Don’t take my word for it about user upgradeable RAM on the 27" iMacs, it’s on Apple’s specs or just google it. You could also look up how easy or not it is to replace the Fusion drive yourself. I’d say not very easy, it’s more like working inside a laptop.

I would hold on a few weeks if you can. The iMac last refreshed over a year ago and all the signs are that a refresh is due shortly. The specs will likely bring them in line with MacBook Pro’s in terms of processor generation and graphics. I think I’d bet that the base memory will be 16Gb.
At the moment you would be buying at quite a disadvantage.
On the new generation processors the difference between i5 and i7 has narrowed considerably for certain workloads.

I wouldn’t want to plonk down 1500 quid that was immediately at least a year out of date.

PS the larger screen wouldn’t have too much efffect on VRAM, 4K texture sizes Are Still 4K textures whether they are displayed on a 21” or a 27” display.

The rumours might be right, but unfortunately for me I don’t have much choice right now as the old one is ‘broken’. If Simon can wait a bit, then that’s a good idea.

I’d agree with this for rendering. Where the extra pixels would slow it down would be playing games, which you haven’t mentioned as a requirement. Even if you do want to play games, you can always choose to play in a lower resolution for more speed.

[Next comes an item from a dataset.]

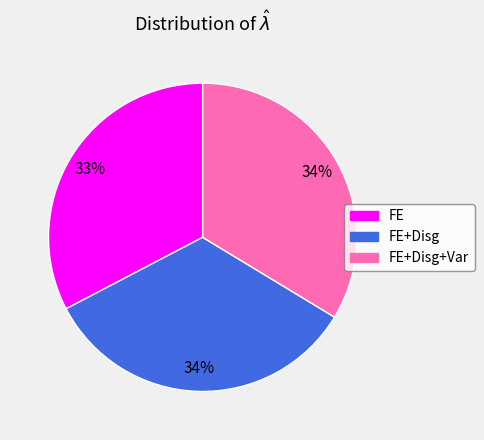

The FE+Disg slice represents 39% of the pie. True or false?

False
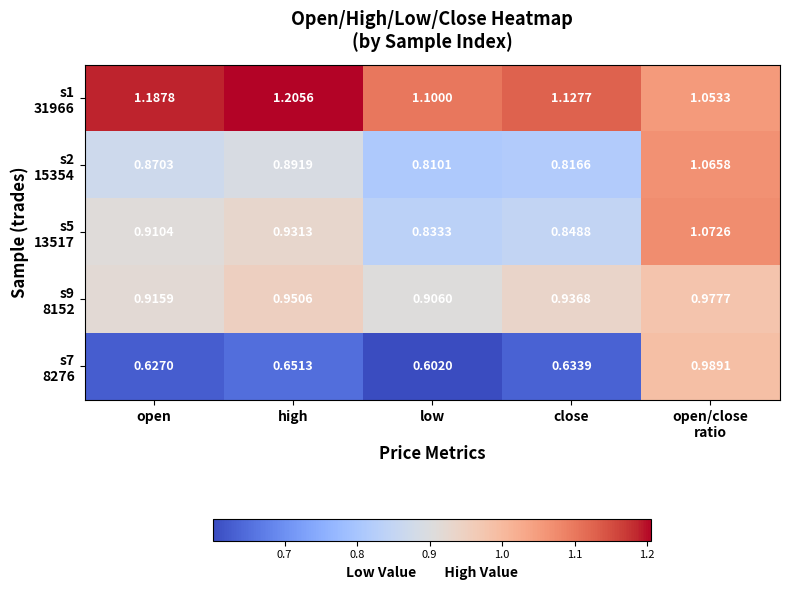

At which category does the chart reach its minimum across all series?

low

This is all splendid stuff. I really hadn’t understood the significance of SSDs.

I tried using a SSD card as a storage device as it plugs rather neatly into the back of my machine. But like every other external storage device I have owned (and I’ve owned a lot), they just don’t seem to last. I haven’t yet had any kind of internal drive fail.

I am certainly prepared to wait if we think there will be a new release soon. However, I seem to remember that this happened last time and was one of the reasons I didn’t do anything then. Seems like there’s always a new release just around the corner! I read that purpose specced machine are on quite long delivery - an effect of lockdowns. Specifying the SSD options would take us into that territory at present. Whether newer machines will come with SSDs in base models remains to be seen.

Reassuring to know that screen size won’t really affect GPU performance.

Re gaming, Gordon, I have no requirement for that nor for any kind of video work. Indeed, any rendering I might do is very unlikely to involve any dynamics, just static images.

This may be another option.

Mac Mini (£1,099)
3.0 Ghz 6 core i5
8GB RAM
UHD Graphics 630
512GB SSD

Use the above with existing kit including using existing iMac as a monitor. The main drawback to this approach is that you would presumably be forced to have an eGPU as the graphics card is just an integrated one. And the bits of kit are just proliferating.

Not being a techie, I’ll bet there are other downsides I haven’t even foreseen.

Yep. eGPU

I wonder about this. I use an Nvidia card on my Mac. I think what might NOT work is using it in programs that require CUDA for GPU based rendering or things like Optix denoising. These are things I do on a High Sierra Mac but cannot do in Mojave. Still I can use the Nvidia card in Mojave.

The thing that bothers me most about Apple’s offerings for desktop is that they think they only need to cover the bottom end with the Mac Mini and the high end with the Mac Pro, and no “Sweet Spot” machine at all in the middle. The last Mac desktop I ever bought was in 1995. I’ve relied on laptops and an external monitor ever since. The monitors have lasted a lot longer than the machines have, which you can’t separate with an iMac - seems wasteful to me.

Good point about SSD vs. Fusion dirves.